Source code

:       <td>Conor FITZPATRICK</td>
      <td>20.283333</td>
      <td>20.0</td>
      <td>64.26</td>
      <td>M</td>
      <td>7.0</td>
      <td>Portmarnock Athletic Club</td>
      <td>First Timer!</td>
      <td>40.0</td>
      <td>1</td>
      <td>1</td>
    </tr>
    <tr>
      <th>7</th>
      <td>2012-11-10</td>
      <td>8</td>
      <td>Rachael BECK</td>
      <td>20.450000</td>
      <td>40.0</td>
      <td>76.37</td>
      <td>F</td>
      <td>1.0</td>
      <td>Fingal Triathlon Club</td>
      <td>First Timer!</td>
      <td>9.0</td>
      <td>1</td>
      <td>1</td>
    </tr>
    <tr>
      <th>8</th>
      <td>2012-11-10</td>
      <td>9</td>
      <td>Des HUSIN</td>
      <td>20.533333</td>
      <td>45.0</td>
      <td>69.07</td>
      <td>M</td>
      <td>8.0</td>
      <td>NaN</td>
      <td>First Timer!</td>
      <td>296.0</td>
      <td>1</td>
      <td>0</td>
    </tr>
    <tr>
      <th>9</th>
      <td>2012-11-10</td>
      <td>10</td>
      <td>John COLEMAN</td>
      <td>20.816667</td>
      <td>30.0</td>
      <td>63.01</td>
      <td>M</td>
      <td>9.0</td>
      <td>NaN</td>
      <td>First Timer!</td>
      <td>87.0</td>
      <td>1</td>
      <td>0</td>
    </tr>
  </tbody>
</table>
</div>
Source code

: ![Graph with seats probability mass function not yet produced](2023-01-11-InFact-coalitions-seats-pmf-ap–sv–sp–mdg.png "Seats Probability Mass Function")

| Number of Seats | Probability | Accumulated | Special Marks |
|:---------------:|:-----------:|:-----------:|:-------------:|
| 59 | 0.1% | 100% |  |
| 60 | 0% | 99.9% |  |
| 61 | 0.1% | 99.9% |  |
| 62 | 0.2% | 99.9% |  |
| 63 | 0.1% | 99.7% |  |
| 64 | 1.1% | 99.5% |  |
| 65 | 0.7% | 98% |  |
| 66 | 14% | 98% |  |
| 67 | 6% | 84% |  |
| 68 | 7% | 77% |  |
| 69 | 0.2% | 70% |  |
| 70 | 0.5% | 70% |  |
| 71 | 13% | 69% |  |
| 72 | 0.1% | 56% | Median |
*-*-*
Task objective — List every line of the data that contains the string "Probability", treating uppercase and lowercase letters as different.

Written response —
: ![Graph with seats probability mass function not yet produced](2023-01-11-InFact-coalitions-seats-pmf-ap–sv–sp–mdg.png "Seats Probability Mass Function")
| Number of Seats | Probability | Accumulated | Special Marks |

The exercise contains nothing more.